# start of PROVIDED DATA

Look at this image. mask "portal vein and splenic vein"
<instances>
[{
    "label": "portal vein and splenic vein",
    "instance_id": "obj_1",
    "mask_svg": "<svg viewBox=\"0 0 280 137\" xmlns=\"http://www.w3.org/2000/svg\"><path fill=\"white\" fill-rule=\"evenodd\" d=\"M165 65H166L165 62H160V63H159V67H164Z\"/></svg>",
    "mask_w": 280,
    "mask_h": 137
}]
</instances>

# end of PROVIDED DATA

Format the listing above as a Markdown table with two columns, Row and Text, giving each line its row number and leaving out blank lines.

| Row | Text |
|---|---|
| 1 | Look at this image. mask "portal vein and splenic vein" |
| 2 | <instances> |
| 3 | [{ |
| 4 |     "label": "portal vein and splenic vein", |
| 5 |     "instance_id": "obj_1", |
| 6 |     "mask_svg": "<svg viewBox=\"0 0 280 137\" xmlns=\"http://www.w3.org/2000/svg\"><path fill=\"white\" fill-rule=\"evenodd\" d=\"M165 65H166L165 62H160V63H159V67H164Z\"/></svg>", |
| 7 |     "mask_w": 280, |
| 8 |     "mask_h": 137 |
| 9 | }] |
| 10 | </instances> |